====== EXTRACTED DATA
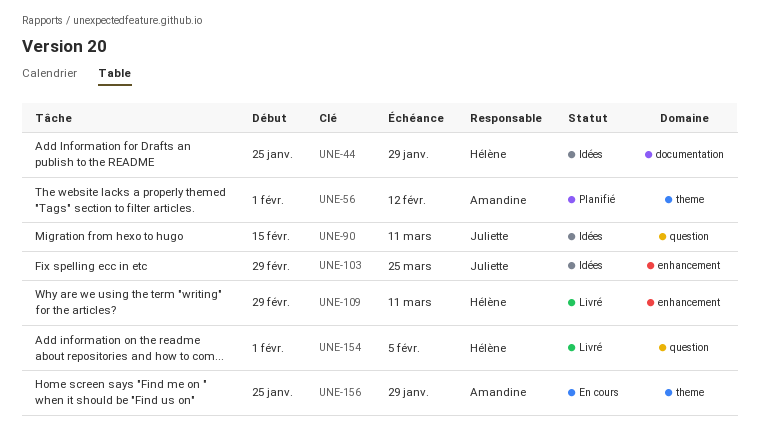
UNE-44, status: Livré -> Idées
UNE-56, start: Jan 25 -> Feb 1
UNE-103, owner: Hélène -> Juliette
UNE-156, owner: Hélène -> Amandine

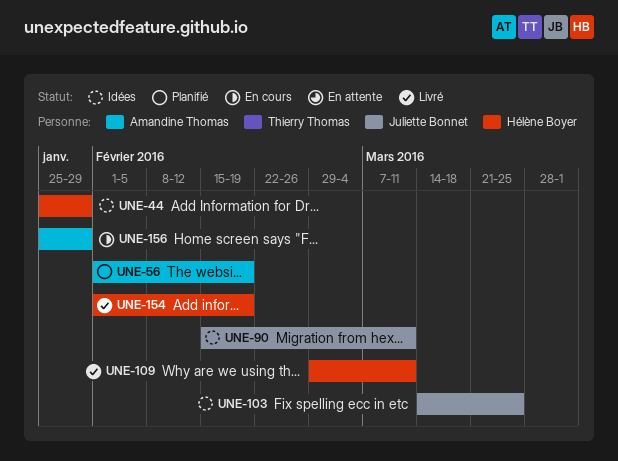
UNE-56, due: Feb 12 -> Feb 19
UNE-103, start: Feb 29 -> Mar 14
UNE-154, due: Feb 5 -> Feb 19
============
====== EXTRACTED DATA
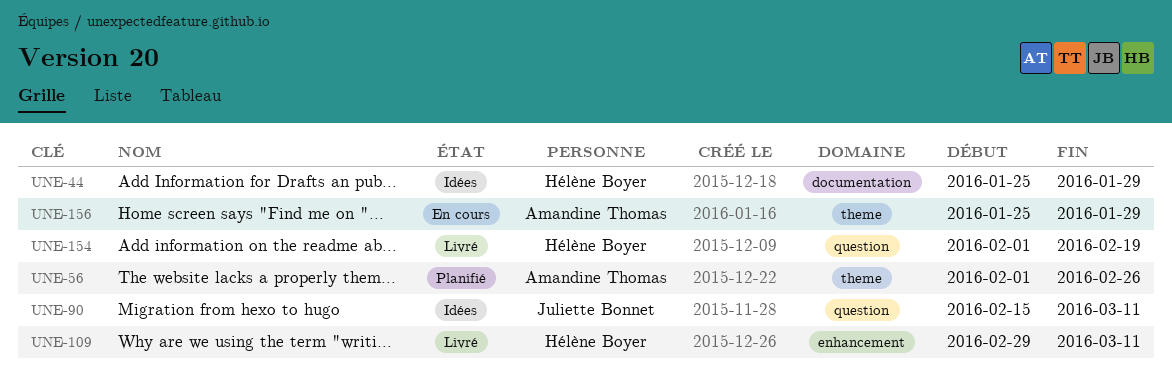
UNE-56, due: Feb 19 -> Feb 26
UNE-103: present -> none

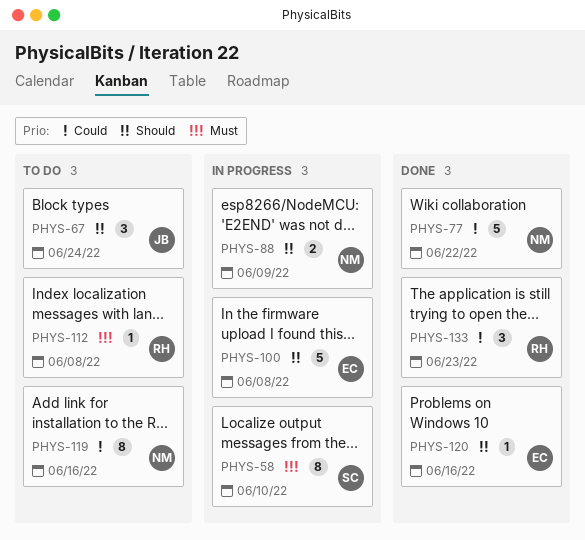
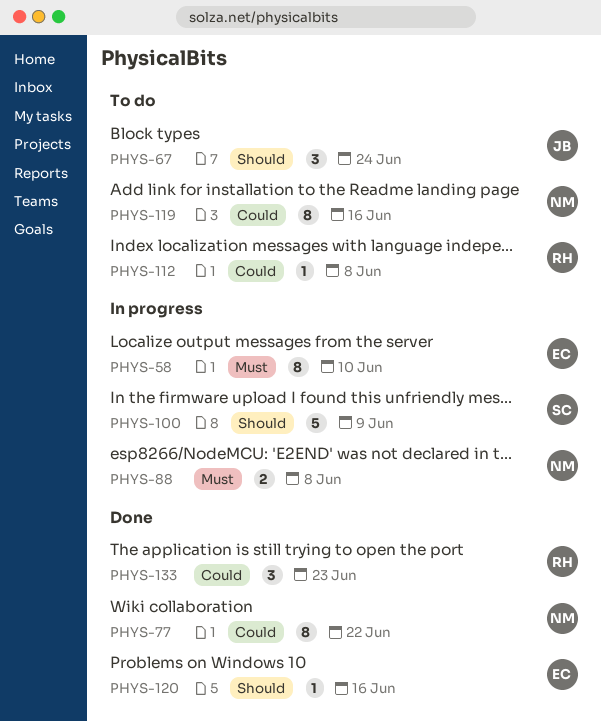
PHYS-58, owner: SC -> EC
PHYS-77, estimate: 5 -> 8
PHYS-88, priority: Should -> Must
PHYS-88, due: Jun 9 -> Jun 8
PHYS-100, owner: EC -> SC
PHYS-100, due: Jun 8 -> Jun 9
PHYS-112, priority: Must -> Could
============
====== EXTRACTED DATA
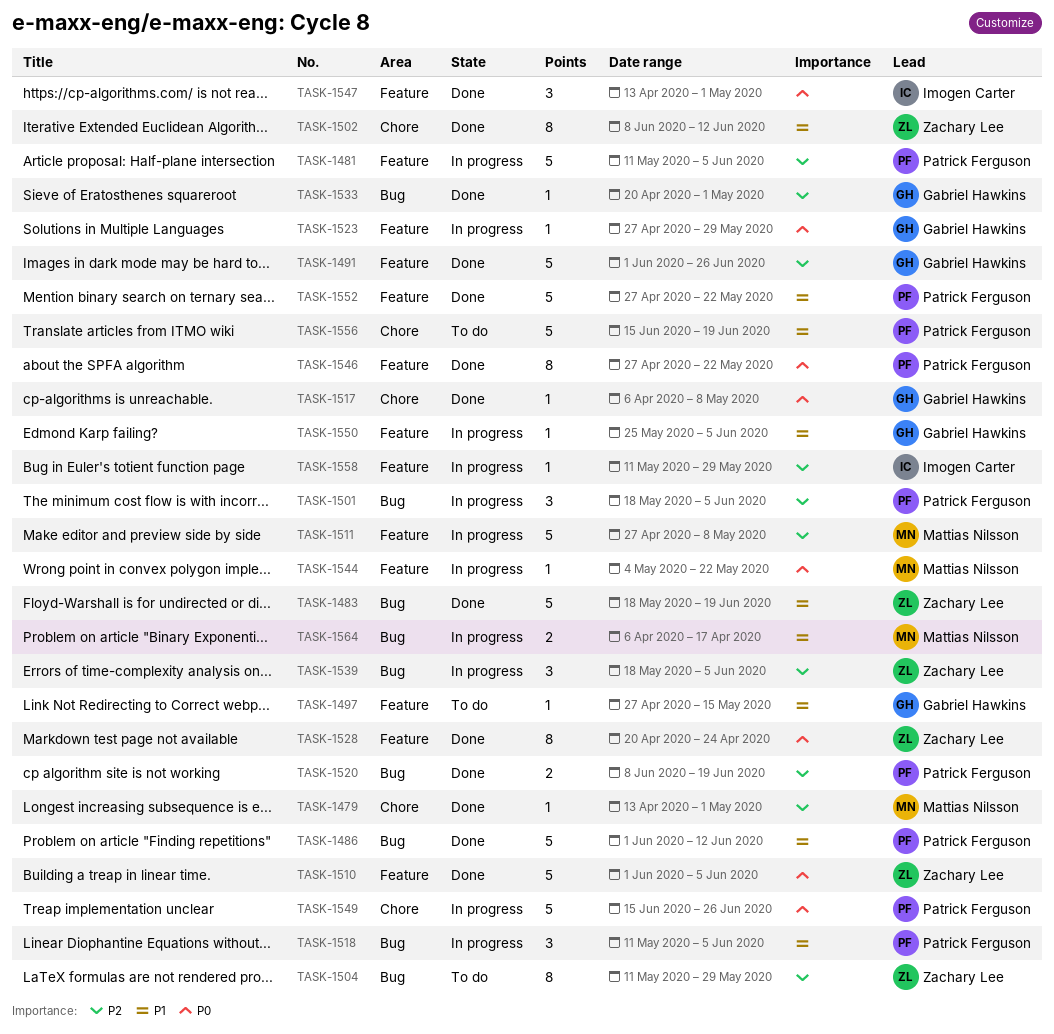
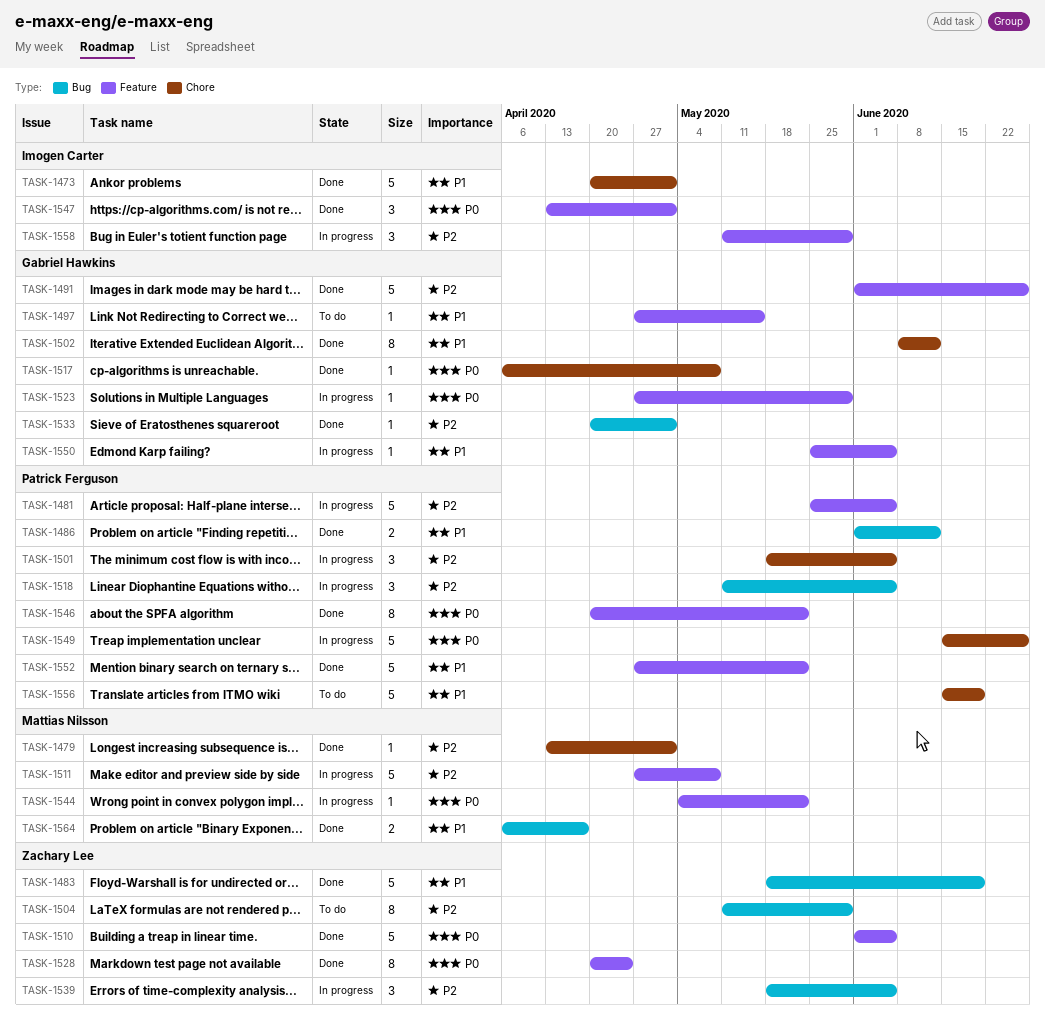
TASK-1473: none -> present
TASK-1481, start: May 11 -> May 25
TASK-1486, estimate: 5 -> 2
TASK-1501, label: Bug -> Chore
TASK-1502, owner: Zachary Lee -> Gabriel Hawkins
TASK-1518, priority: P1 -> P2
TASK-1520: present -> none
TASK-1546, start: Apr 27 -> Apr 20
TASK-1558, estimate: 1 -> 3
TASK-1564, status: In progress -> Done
============
_ACTIVITY:_ Return the lines of the listing where the string "Hélène" appears.

_SOLUTION:_
UNE-103, owner: Hélène -> Juliette
UNE-156, owner: Hélène -> Amandine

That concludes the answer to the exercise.